This file allows us to declare 3 services that we will run:

The first service is db which allows us to deploy a PostgreSQL database in order to store the data that will be used by the notes and calendar services which are two other services deployed by Docker-compose.
We have the final Datadog service, which will be the agent used to send traces to our Datadog instance. We pass it connection parameters through environment variables such as the api key with field DD_API_KEY, the Datadog site with field DD_SITE or whether the APM module is enabled on the agent with field DD_APM_ENABLED to which we pass the value true.
We allow the Datadog service to mount read-only volumes (ro for Read Only) on our Datascientest machine so that it can communicate with the Docker socket thanks to the line - /var/run/docker.sock:/var/run/docker.sock:ro.
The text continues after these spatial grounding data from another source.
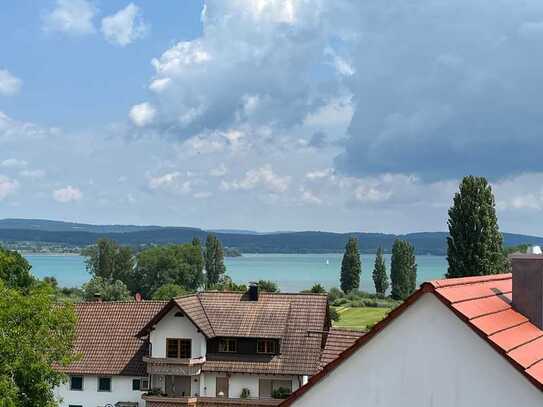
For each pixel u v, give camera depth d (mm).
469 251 89125
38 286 42938
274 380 61000
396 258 171500
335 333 51125
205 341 62344
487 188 90000
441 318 17828
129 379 63125
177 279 170875
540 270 20266
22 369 37500
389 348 18281
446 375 17703
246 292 66688
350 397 18609
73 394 63656
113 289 146750
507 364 17125
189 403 60219
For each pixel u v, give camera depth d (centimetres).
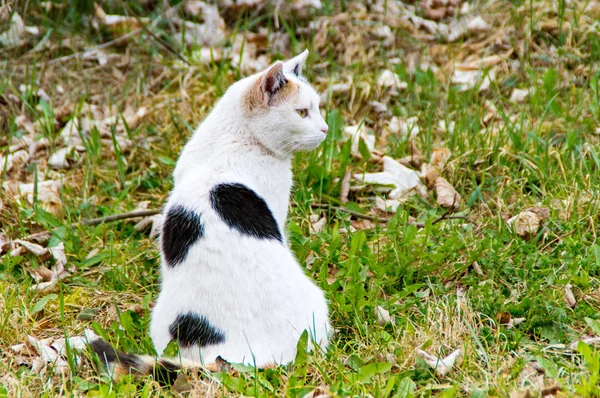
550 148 830
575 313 595
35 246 722
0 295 641
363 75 1017
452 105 943
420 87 979
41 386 527
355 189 815
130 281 688
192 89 1005
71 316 647
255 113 580
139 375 517
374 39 1095
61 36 1100
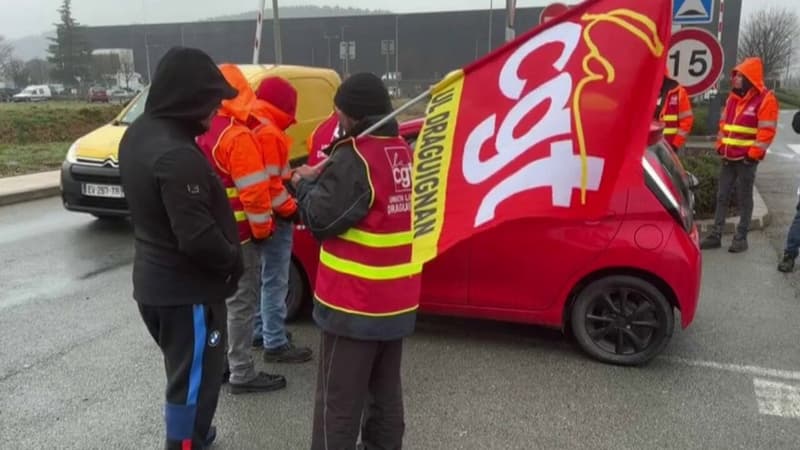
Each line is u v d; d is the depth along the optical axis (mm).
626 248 4426
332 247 2926
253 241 3988
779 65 64562
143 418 3879
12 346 4891
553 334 5137
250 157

We do the same with the processes of the datadog service and the processes of our Datascientest machine with the line - /proc/:/host/proc/:ro.
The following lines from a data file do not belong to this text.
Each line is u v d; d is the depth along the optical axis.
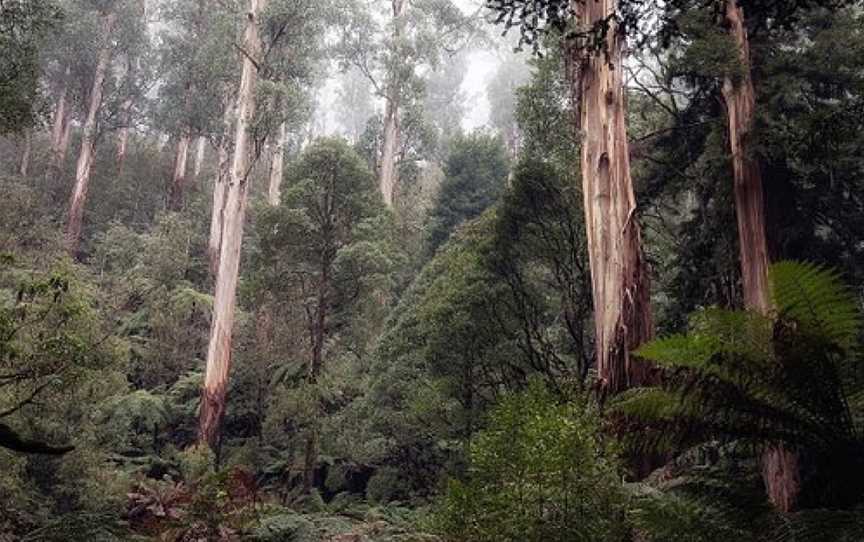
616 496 4.55
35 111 10.12
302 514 12.23
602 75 9.95
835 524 2.75
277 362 18.02
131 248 25.50
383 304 18.97
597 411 5.83
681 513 3.15
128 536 5.51
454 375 12.32
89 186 32.75
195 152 39.28
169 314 20.83
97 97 30.86
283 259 16.58
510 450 5.32
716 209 11.44
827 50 10.03
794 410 3.15
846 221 10.47
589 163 9.87
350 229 16.62
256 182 34.72
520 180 11.63
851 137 8.34
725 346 3.21
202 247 28.88
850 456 3.11
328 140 17.19
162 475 16.45
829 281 3.06
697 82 12.01
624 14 5.08
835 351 3.07
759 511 3.12
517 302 11.51
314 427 15.16
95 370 11.02
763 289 9.54
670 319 11.73
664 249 13.77
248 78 21.69
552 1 5.06
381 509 12.09
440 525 5.73
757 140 9.73
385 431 14.65
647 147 12.78
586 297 11.15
We also do the same with the line /sys/fs/cgroup/:/host/sys/fs/cgroup:ro which allows us to mount the CGROUP of the Datascientest machine within our Datadog service.

In the notes_app service section, we have the DD_AGENT_HOST environment variable which allows us to specify the location in which we'll find the Datadog agent, which is none other than the local Docker instance:

environment:
  - DD_AGENT_HOST=host.docker.internal

You must replace the value xxxxxxxxxxxxxxxxxxxxxxxxxxx with your API key in the docker-compose.yml file

The constraint under Linux requires us to also add a extra_host field with the value host.docker.internal to our notes-app service to enable communication over Docker's internal network.

Let's make sure our agent is configured to receive trace data from containers. Let's open the configuration file and make sure that the apm_config: field is uncommented (line 1158 of the file) and that the field below it called enabled is set to true.

Let's also make sure that the apm_non_local_traffic field is uncommented and set to true (line 1184 of the file).

sudo nano /etc/datadog-agent/datadog.yaml

ddtrace is the library we'll need to trace our various applications. It is available for many languages such as Python, PHP, Ruby, Go, Java , etc. Our applications are coded in Python using the well-known Flask framework, which implies that we can install it with pip3 which is therefore our application dependency manager.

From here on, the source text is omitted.